Prestigiado escritório de advocacia submete documento judicial com citações fabricadas por IA
Sullivan & Cromwell reconhece falhas de verificação em caso de falência
Imprecisões geradas por IA comprometem submissão a tribunal federal
Advogados da parte contrária descobrem jurisprudência fabricada em peça processual
Incidente sublinha a necessidade crítica de protocolos de validação de IA reforçados
A profissão jurídica enfrenta um novo escrutínio sobre a fiabilidade da inteligência artificial na sequência de um erro significativo cometido por um prestigiado escritório de advocacia americano. A Sullivan & Cromwell reconheceu publicamente ter submetido um documento judicial repleto de citações de casos fabricadas por IA e referências jurídicas imprecisas. O incidente levou o escritório a conduzir uma investigação interna abrangente sobre as suas salvaguardas de inteligência artificial.
O prestigiado escritório de advocacia descobriu falhas substanciais num documento de falência ao abrigo do Capítulo 15, relacionado com o litígio do Prince Group. Os sistemas de inteligência artificial produziram referências de casos fictícias e analisaram incorretamente disposições dos estatutos de falência dos Estados Unidos. Estas fabricações foram incluídas em materiais apresentados a um tribunal federal de falências em Nova Iorque.
Andrew Dietderich, que supervisiona a divisão de reestruturação do escritório, assumiu responsabilidade pessoal pelas deficiências do documento. Confirmou que, embora o escritório mantenha diretrizes estabelecidas para a utilização de IA, estes protocolos não foram cumpridos durante a criação deste documento em particular. A organização implementou desde então medidas corretivas para evitar a recorrência de erros impulsionados por IA em submissões jurídicas subsequentes.

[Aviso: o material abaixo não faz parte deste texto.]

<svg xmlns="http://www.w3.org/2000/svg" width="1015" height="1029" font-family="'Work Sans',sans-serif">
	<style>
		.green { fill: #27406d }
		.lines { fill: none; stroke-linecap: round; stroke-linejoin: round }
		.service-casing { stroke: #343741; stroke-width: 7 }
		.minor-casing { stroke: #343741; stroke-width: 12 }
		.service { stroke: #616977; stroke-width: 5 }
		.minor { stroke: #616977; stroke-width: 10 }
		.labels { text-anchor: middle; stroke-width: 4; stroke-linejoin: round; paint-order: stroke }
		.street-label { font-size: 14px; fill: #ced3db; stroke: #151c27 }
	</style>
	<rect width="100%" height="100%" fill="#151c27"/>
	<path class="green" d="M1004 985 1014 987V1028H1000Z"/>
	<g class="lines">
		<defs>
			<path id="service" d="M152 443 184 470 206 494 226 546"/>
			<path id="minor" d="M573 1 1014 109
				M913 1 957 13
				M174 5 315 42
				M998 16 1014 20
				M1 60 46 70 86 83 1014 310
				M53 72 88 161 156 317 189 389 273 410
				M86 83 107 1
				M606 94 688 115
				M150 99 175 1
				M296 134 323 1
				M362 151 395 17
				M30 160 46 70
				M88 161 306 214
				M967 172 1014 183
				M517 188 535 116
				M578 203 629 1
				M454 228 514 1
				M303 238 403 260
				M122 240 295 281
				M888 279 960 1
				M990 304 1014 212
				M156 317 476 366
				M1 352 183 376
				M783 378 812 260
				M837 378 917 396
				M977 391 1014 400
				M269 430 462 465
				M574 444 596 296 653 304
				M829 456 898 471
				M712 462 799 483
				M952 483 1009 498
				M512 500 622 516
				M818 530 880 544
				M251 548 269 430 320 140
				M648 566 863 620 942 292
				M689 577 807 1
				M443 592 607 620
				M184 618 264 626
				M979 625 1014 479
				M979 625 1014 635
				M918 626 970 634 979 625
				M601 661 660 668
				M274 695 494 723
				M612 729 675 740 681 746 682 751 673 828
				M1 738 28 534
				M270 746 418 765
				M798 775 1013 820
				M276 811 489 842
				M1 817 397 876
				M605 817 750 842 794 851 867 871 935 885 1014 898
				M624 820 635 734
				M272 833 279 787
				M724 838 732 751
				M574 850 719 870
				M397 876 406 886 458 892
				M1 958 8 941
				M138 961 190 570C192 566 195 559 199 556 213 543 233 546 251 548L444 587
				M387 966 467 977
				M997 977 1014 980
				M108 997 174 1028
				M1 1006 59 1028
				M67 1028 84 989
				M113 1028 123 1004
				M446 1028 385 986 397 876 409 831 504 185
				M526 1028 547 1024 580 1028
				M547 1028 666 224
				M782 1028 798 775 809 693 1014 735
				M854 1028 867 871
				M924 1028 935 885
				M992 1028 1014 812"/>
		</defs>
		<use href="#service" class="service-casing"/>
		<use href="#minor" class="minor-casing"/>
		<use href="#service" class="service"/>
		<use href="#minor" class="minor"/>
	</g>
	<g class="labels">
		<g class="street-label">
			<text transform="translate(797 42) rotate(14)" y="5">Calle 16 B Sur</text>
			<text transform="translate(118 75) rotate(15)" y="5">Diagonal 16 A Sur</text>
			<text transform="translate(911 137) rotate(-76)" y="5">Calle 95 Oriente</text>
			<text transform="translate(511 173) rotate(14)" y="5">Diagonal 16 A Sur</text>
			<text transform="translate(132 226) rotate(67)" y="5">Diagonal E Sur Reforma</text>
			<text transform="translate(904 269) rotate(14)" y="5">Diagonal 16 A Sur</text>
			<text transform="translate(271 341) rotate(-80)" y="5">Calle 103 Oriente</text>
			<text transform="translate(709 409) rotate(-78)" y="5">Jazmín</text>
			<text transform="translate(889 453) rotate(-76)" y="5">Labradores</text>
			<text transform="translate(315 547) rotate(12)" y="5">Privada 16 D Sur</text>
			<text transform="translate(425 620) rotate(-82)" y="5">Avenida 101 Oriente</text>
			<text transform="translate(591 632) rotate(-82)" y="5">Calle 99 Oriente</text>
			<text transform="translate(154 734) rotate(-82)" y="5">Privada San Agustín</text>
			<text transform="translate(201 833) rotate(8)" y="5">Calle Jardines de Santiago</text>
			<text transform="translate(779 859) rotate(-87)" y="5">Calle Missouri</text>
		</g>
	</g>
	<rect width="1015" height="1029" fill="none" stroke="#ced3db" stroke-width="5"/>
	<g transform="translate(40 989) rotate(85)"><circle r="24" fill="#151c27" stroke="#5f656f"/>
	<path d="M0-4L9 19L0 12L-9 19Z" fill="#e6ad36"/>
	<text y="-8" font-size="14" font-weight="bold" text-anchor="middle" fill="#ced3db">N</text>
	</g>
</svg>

A Boies Schiller Flexner, atuando em nome das partes adversas, identificou discrepâncias e chamou-as à atenção judicial. A sua análise revelou que certos casos referenciados eram inteiramente inexistentes ou citavam opiniões judiciais completamente não relacionadas. Consequentemente, o escritório apresentou uma versão emendada com anotações que identificavam claramente os erros produzidos pela IA.
Este episódio demonstra as dificuldades generalizadas que os escritórios de advocacia enfrentam ao incorporar inteligência artificial para aumentar a produtividade e gerir cargas de trabalho. Numerosas práticas jurídicas recorrem a sistemas de IA para pesquisa jurídica e criação de documentos, mas protocolos de verificação inadequados continuam a criar vulnerabilidades. Os profissionais jurídicos têm de gerir a tensão entre eficiência operacional e precisão ao integrar a IA nos seus fluxos de trabalho.

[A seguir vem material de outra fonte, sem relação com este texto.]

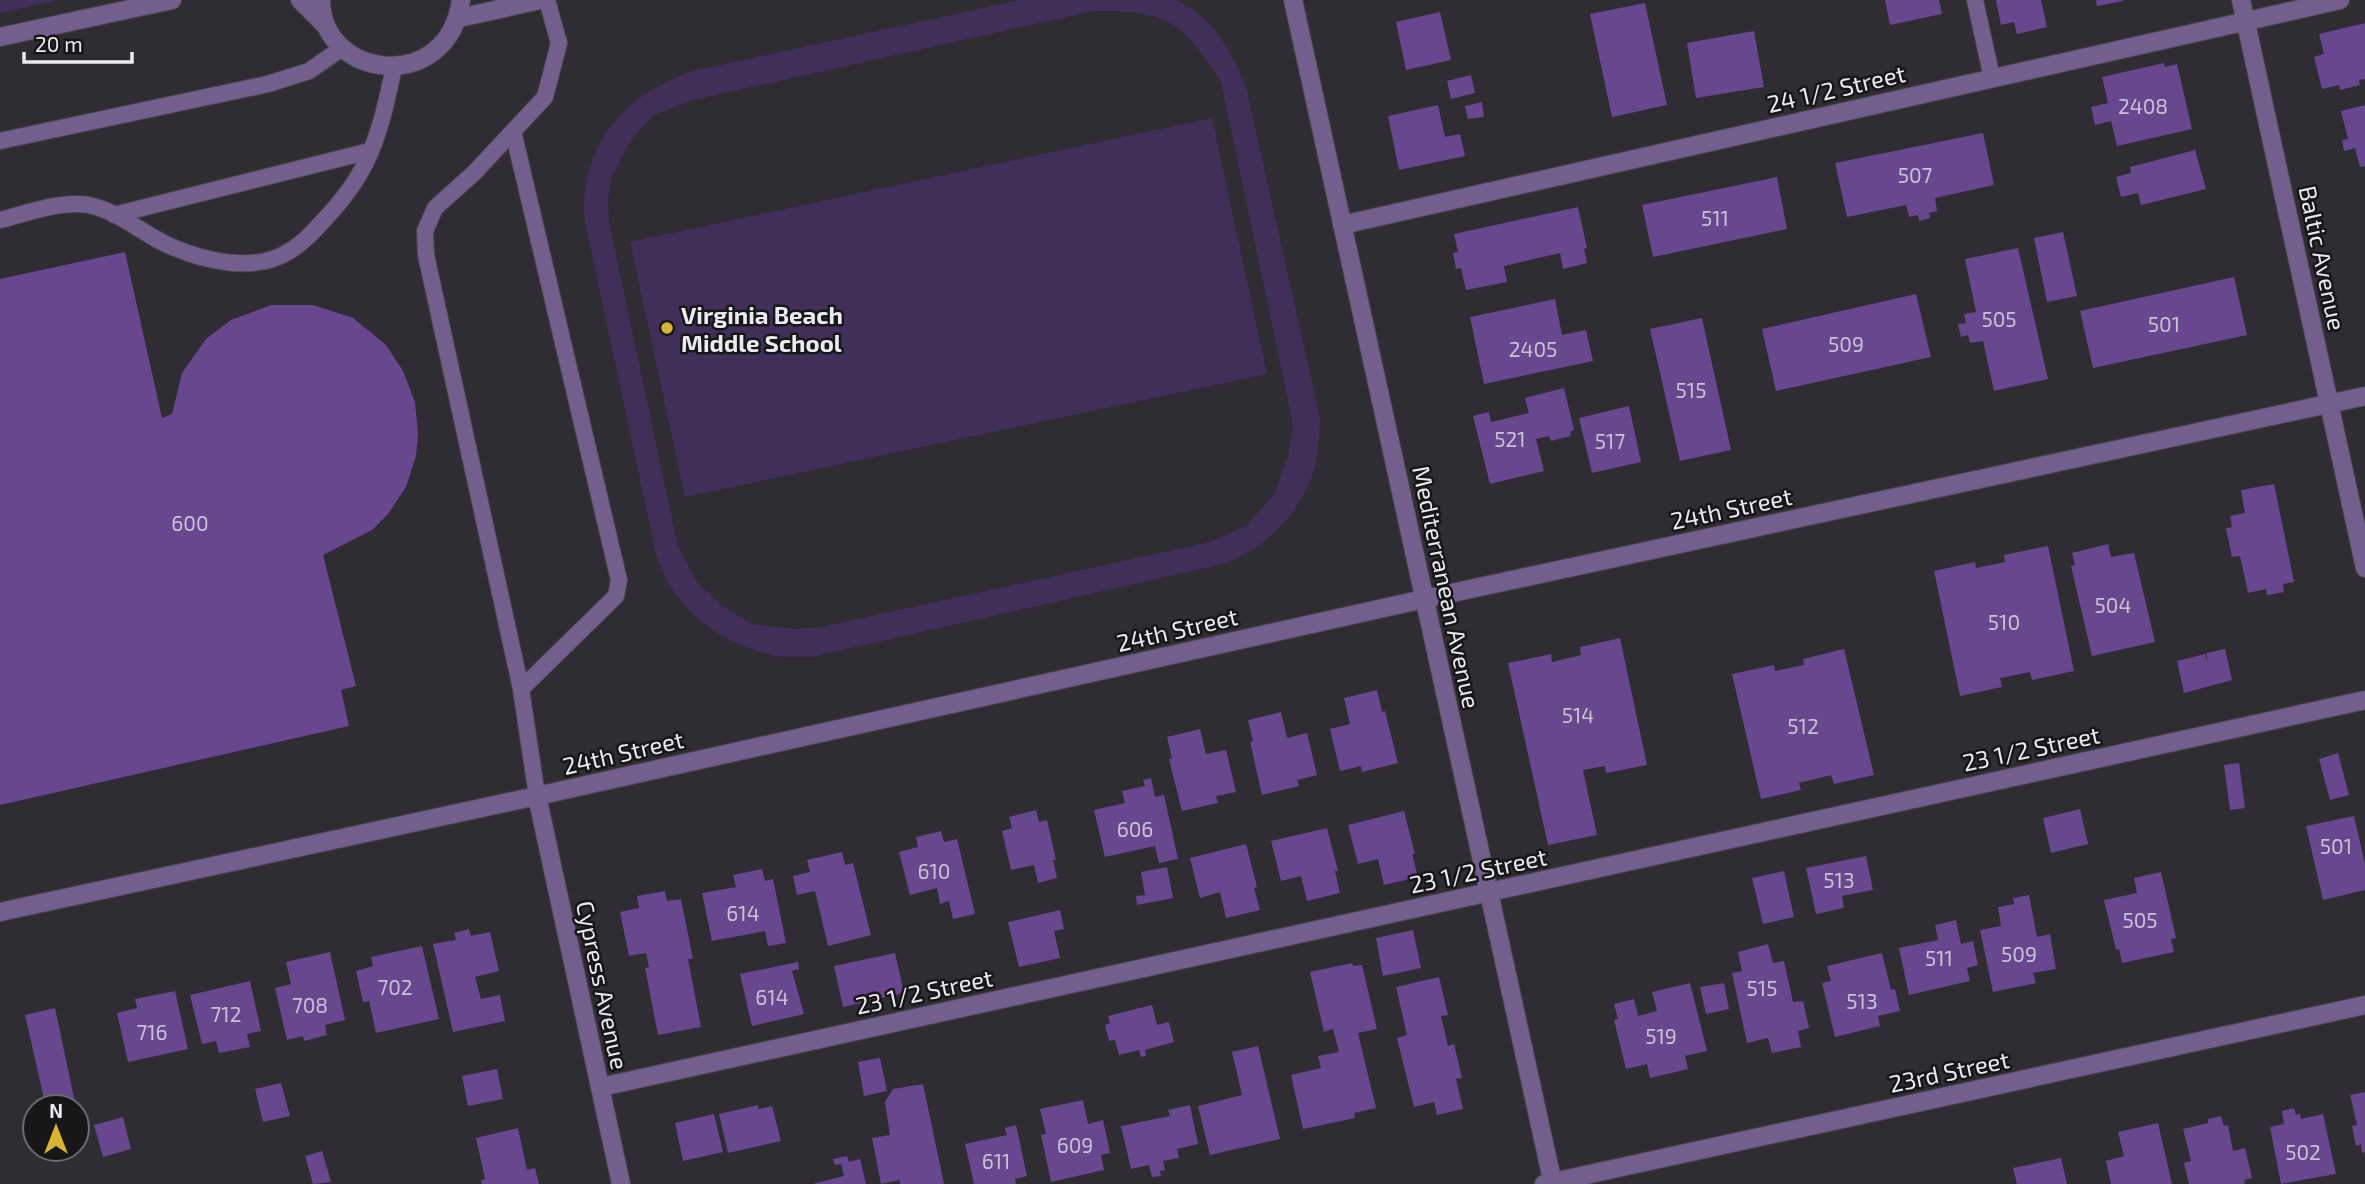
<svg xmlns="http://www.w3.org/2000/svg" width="2365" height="1184" font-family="'Exo 2',sans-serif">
	<rect width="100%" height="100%" fill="#2f2c34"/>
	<!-- green -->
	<path fill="#412e59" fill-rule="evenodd" d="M0,0H58L0,13Z
		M1020,0H1175C1213,16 1231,50 1246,87L1320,418C1319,439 1318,465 1309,484C1293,520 1263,548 1227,563L811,657C799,656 784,658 772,655C731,646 693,622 670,586C663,575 659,562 655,550L588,236C586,226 583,214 584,204C587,135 631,92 693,71ZM1093,11C1116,11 1149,11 1170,23C1192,36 1207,61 1221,82L1293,424L1288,456L1275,493L1246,526L1210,542L821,627L794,629L752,624L721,605L697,582L678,547L609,222L608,200L612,177L629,143L653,115L693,100Z
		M1212,118L1267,374L685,497L630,242Z"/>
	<!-- building -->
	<path fill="#67478e" d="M1885,0H1939L1942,14L1890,25Z
		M1996,0H2041L2047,27L2017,34L2014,22L2001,25Z
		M2096,0H2123V1L2097,6Z
		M1645,3L1667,105L1612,117L1590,14Z
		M1440,12L1451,60L1406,70L1396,22Z
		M2365,23V79L2359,80L2360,85L2340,90L2339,85L2322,89L2314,57L2324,54L2319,34Z
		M1754,31L1764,87L1696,98L1687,43Z
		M2164,63L2165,67L2177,64L2192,129L2117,146L2111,121L2095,125L2091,107L2108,103L2102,77Z
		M1471,75L1475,93L1451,99L1447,81Z
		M1482,102L1484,117L1468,119L1465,106Z
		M1438,105L1445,137L1460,134L1465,156L1399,170L1388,116Z
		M2365,105V166L2360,167L2355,148L2344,151L2342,140L2348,139L2341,111Z
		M1983,133L1994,185L1935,198L1937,211L1929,213L1930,218L1919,221L1918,215L1909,217L1906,205L1847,217L1835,163Z
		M2195,150L2206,189L2141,205L2138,193L2121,197L2116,177L2131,173L2130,167Z
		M1777,177L1787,229L1653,257L1642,205Z
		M1578,207L1587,248L1584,249L1587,263L1563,269L1560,253L1504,266L1507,282L1466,290L1461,268L1456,269L1453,253L1458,252L1454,234Z
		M2063,232L2077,296L2047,302L2034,238Z
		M2018,248L2048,379L1994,391L1983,341L1970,343L1968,335L1961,337L1958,324L1966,323L1964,314L1976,312L1965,259Z
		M125,252L162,418L172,414L182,373L206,339L231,320L271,305H313L353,318L386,345L403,371L415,402L418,434L416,456L406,487L388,514L372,530L323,555L356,686L341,690L349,726L0,805V279Z
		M2234,277L2247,335L2093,368L2080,311Z
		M1916,294L1931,357L1776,391L1762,329Z
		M1555,299L1562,335L1586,330L1593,361L1484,384L1470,317Z
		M1702,318L1731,450L1680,461L1650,329Z
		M1564,388L1574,430L1570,432L1571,436L1551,441L1549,436L1536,439L1544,471L1490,484L1473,416L1489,412L1491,422L1529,413L1525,398Z
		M1629,406L1641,462L1592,473L1579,418Z
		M2274,484L2294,582L2283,584L2284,592L2267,595L2266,589L2248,593L2240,556L2232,557L2226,528L2232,527L2230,516L2245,513L2241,490Z
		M2108,544L2111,557L2134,553L2155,642L2092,656L2071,566L2075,565L2072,553Z
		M2048,546L2074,671L2032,680L2030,672L2000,678L2002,687L1960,696L1934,571L1975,562L1976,568L2005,562L2004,555Z
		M1620,638L1647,765L1606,773L1605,766L1583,770L1597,835L1548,845L1508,663L1551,654L1552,662L1581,655L1580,647Z
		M1844,649L1874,775L1834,784L1831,775L1799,783L1801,790L1761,799L1732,674L1774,665L1775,671L1804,665L1803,659Z
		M2225,649L2232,680L2184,693L2177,661L2205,654L2208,663L2206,653Z
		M1377,690L1382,712L1385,711L1398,763L1362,772L1361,766L1340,771L1330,729L1350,724L1344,698Z
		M1281,712L1287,738L1307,733L1317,775L1297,780L1299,786L1262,795L1250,742L1253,741L1248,720Z
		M1200,729L1206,754L1226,750L1236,792L1216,796L1218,803L1182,811L1169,759H1172L1167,737Z
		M2338,753L2349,795L2330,800L2319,759Z
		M2239,763L2245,808L2230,810L2224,765Z
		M1151,778L1155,797L1164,795L1178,859L1159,863L1155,846L1105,857L1094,810L1125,803L1122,791L1145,786L1143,780Z
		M2080,809L2088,844L2051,853L2043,818Z
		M1036,810L1039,822L1047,820L1056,860H1053L1057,878L1038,883L1034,865L1011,870L1002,831L1012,828L1009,817Z
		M1404,811L1415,854H1412L1418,877L1384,885L1378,859L1358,864L1348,825Z
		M2354,816L2365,864V890L2323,900L2306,826Z
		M1327,828L1338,871H1335L1340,893L1307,901L1301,876L1281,881L1271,841Z
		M941,831L944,842L957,839L975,914L953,919L949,901L940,904L937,888L910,895L899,852L918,847L916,837Z
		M1246,844L1257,887L1254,888L1260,910L1226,918L1220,892L1200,898L1190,858Z
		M842,852L845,865L853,863L871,935L828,946L815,891L797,895L793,876L810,872L807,860Z
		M1866,856L1873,890L1842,896L1844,908L1816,914L1806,868Z
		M1167,867L1173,898L1137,905L1136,896L1145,895L1141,872Z
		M762,869L765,881L773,879L786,943L768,946L765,931L712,941L702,893L736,887L733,875Z
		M1784,871L1794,917L1763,924L1752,878Z
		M2161,872L2176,938L2171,939L2174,952L2122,963L2119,949L2116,950L2104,900L2137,893L2134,878Z
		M665,891L667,901L681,899L693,959H688L701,1027L658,1035L645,968L649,967L646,953L629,956L620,912L639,908L637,896Z
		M2029,895L2037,937L2050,934L2056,969L2033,973L2036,983L1993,992L1980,930L2001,926L1998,907L2014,904L2013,898Z
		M1060,910L1064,929L1054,931L1060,958L1019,967L1008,922Z
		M1956,920L1961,944L1973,941L1978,965L1967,968L1970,981L1909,995L1899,948L1938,940L1935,925Z
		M469,929L471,936L490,932L499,971L475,977L481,999L500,995L505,1021L453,1032L433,944L456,940L454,933Z
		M1413,930L1421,968L1383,976L1376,938Z
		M1768,944L1773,963L1784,961L1793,1002L1803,1001L1809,1028L1798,1031L1801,1047L1772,1053L1768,1038L1747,1043L1732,973L1742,971L1738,952Z
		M422,946L439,1019L376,1033L369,1001L363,1002L356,971L373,966L371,957Z
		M330,952L345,1020L325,1025L327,1035L304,1041L303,1036L287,1040L275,988L291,984L286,962Z
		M895,953L904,993L843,1007L834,966Z
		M1882,953L1891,990L1895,989L1900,1011L1878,1016L1880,1026L1835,1037L1822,983L1831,981L1827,966Z
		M798,962L799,969L792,971L804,1014L752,1026L740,974Z
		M1352,963L1353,966L1362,965L1377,1029L1358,1033L1376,1108L1354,1113L1355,1118L1303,1129L1291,1075L1321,1068L1318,1056L1339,1052L1333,1029L1324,1032L1310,972Z
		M1439,977L1448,1015L1441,1016L1448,1046L1454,1044L1462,1078L1456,1079L1463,1109L1437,1115L1434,1102L1414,1107L1397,1038L1407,1035L1396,987Z
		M250,981L261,1031L247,1034L250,1047L219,1053L216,1041L202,1044L190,995Z
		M1690,983L1707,1051L1685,1056L1688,1069L1650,1078L1647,1064L1626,1069L1614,1020L1618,1019L1614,1004L1634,999L1638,1016L1657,1011L1652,992Z
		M1724,983L1729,1009L1706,1014L1700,987Z
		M175,991L188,1049L128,1062L117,1013L137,1008L135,999Z
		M1152,1005L1157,1025L1169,1022L1174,1042L1145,1050L1146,1056L1141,1057L1139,1050L1119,1055L1115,1040L1109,1041L1105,1025L1110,1023L1108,1016Z
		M55,1008L76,1107H46L25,1015Z
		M1258,1046L1280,1139L1210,1155L1198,1106L1242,1095L1232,1052Z
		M880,1058L887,1091L864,1096L858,1062Z
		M497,1069L503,1099L468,1106L462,1076Z
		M281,1083L290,1116L263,1122L255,1089Z
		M923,1084L944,1184H900V1180L881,1184L872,1138L890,1135L885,1102L893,1089Z
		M2365,1092V1152L2362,1153L2361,1144L2356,1146L2352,1126L2357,1125L2350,1095Z
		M1083,1100L1088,1124L1103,1120L1110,1153L1101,1155L1104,1170L1051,1182L1041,1135L1046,1134L1040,1109Z
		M758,1105V1109L772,1106L781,1141L728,1153L719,1114Z
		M1190,1105L1198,1144L1177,1149L1179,1158L1163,1161L1165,1170L1160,1171L1161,1176L1152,1177L1149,1165L1131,1169L1121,1126L1170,1116L1168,1110Z
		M2294,1108L2296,1115L2300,1114L2301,1119L2323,1114L2336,1174L2281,1184L2270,1127L2284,1124L2282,1111Z
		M714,1114L723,1152L683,1161L675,1123Z
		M2221,1116L2224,1126L2228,1125L2233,1151L2245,1148L2252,1178L2244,1180L2245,1184H2189L2184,1163L2191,1161L2183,1129L2208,1123V1119Z
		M123,1117L131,1149L103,1157L94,1125Z
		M2158,1123L2172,1184H2111L2106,1161L2124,1156L2118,1132Z
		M1016,1125L1027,1176L1015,1179L1016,1184H974L965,1144L1007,1135L1005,1128Z
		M518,1128L527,1170L535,1168L539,1184H482L481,1180L485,1179L476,1138Z
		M322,1151L331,1182L313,1184L305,1156Z
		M847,1156L849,1162L860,1159L866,1184H813L844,1176L841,1164L835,1165L833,1159Z
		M2061,1158L2067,1184H2017L2013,1168Z"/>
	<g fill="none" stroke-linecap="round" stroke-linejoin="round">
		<!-- service casing -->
		<g stroke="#49474e" stroke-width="18">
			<path id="service" d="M1975,0L1992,78
				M513,131L619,580L616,596L521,689
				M0,141L268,84L309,71L342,48
				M114,215L370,151
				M0,220C25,214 53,203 79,204C112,205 140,233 170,246C204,261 254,273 288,252C302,244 313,232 324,220C339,204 355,184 365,164C380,134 387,100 394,67
				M537,796L521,689L426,255L425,231L435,208L475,172L545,97L559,43L547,0"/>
		</g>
		<!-- minor casing -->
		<g stroke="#49474e" stroke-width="20">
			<path id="minor" d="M300,0L325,25
				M321,0C321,79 448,96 461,0
				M459,18L540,0
				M0,37L172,0
				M1342,225L2340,0
				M601,1087L2365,700
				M1544,1184L2365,1005"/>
		</g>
		<!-- tertiary casing -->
		<g stroke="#49474e" stroke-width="20">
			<path id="tertiary" d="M1293,0L1553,1184
				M2241,0L2365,568
				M537,796L621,1184
				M0,912L537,796L1424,599L2365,396"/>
		</g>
		<!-- service -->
		<use href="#service" stroke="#735e8e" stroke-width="16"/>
		<!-- minor -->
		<use href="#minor" stroke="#735e8e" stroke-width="18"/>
		<!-- tertiary -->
		<use href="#tertiary" stroke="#735e8e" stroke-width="18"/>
	</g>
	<!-- markers -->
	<circle fill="#d7b434" stroke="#171619" stroke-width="2.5" cx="667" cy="328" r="7"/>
	<g text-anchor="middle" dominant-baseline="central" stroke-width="5" stroke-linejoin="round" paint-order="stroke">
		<!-- number labels -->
		<g font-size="21" fill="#cac1d6">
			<text x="2143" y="105">2408</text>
			<text x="1915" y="174">507</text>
			<text x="1715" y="217">511</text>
			<text x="1999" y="318">505</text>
			<text x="2164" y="323">501</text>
			<text x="1846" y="343">509</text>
			<text x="1533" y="348">2405</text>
			<text x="1691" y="389">515</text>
			<text x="1510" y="438">521</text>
			<text x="1610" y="440">517</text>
			<text x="190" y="522">600</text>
			<text x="2113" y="604">504</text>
			<text x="2004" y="621">510</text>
			<text x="1578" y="714">514</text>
			<text x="1803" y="725">512</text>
			<text x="1135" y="828">606</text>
			<text x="2336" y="845">501</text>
			<text x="934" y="870">610</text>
			<text x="1839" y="879">513</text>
			<text x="743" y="912">614</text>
			<text x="2140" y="919">505</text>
			<text x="2019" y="953">509</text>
			<text x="1939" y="957">511</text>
			<text x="395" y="986">702</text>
			<text x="1762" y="987">515</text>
			<text x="772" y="996">614</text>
			<text x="1862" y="1000">513</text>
			<text x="310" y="1004">708</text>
			<text x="226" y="1013">712</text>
			<text x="152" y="1031">716</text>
			<text x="1661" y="1035">519</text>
			<text x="1075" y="1144">609</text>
			<text x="2303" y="1151">502</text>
			<text x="996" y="1160">611</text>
		</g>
		<!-- street labels -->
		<g font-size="24" fill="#ebeaee" stroke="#171619">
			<text transform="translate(1836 88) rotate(-13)">24 1/2 Street</text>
			<text transform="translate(2323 258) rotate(78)">Baltic Avenue</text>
			<text transform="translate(1731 508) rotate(-12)">24th Street</text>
			<text transform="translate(1447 587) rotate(78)">Mediterranean Avenue</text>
			<text transform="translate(1177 629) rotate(-13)">24th Street</text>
			<text transform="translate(2031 748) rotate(-12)">23 1/2 Street</text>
			<text transform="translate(623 752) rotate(-13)">24th Street</text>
			<text transform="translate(1478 870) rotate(-12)">23 1/2 Street</text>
			<text transform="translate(603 985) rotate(78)">Cypress Avenue</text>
			<text transform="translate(924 991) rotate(-12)">23 1/2 Street</text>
			<text transform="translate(1949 1071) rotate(-12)">23rd Street</text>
		</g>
		<!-- poi labels -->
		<g font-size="24" font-weight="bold" fill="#ebeaee" stroke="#171619" text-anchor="start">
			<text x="681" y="314">Virginia Beach<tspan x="681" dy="28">Middle School</tspan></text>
		</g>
	</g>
	<!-- north arrow -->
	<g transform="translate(56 1128)"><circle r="33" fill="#171619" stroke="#6c6b6e" stroke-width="2"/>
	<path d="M0-5L12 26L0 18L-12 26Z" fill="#d7b434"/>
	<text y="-10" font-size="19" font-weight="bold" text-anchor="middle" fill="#ebeaee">N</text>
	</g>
	<!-- scale -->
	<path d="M24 52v10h108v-10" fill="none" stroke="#ebeaee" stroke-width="3.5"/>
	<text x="35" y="52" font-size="21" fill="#ebeaee" stroke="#171619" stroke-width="5" paint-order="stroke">20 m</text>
</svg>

A Sullivan & Cromwell afirmou que aplica políticas rigorosas de utilização de IA, incluindo a revisão manual obrigatória de todos os materiais gerados por IA. O escritório admitiu que os mecanismos de controlo de qualidade falharam neste assunto, permitindo que conteúdo defeituoso avançasse sem ser verificado. O incidente ampliou o escrutínio sobre os quadros de governação da inteligência artificial em contextos jurídicos críticos.
Os dados do setor revelam uma frequência crescente de alucinações de IA a aparecer em peças processuais judiciais, especialmente envolvendo precedentes jurídicos inventados. As investigações documentam mais de 1.300 ocorrências deste tipo em todo o mundo, com a maioria concentrada nos tribunais americanos. Este padrão emergente sublinha a necessidade imperativa de mecanismos de autenticação mais rigorosos ao utilizar IA em processos de documentação jurídica.
O litígio do Prince Group centra-se em acusações de esquemas de fraude extensos, abrangendo práticas de trabalho coercivas e má conduta financeira. Os procuradores dos Estados Unidos iniciaram processos criminais e esforços de confisco de bens relacionados com as operações da organização. Consequentemente, a precisão nos documentos jurídicos torna-se primordial em assuntos que envolvam alegações transnacionais complexas.
A Sullivan & Cromwell já representou anteriormente clientes em assuntos de destaque, incluindo os processos de insolvência da exchange FTX. O escritório cobra honorários premium e gere casos de reorganização sofisticados que abrangem múltiplas jurisdições legais. Esta falha relacionada com IA gerou questões sobre o controlo de qualidade nas grandes empresas jurídicas.
O escritório mantém a sua investigação interna em curso enquanto reavalia os programas de formação e os quadros de conformidade que regem a implementação da inteligência artificial. O seu objetivo inclui reforçar as medidas de proteção e aumentar a responsabilidade ao longo dos fluxos de trabalho de criação de documentos. Com a integração da inteligência artificial a acelerar, a indústria jurídica confronta-se com expectativas crescentes para garantir a fiabilidade e eliminar erros dispendiosos.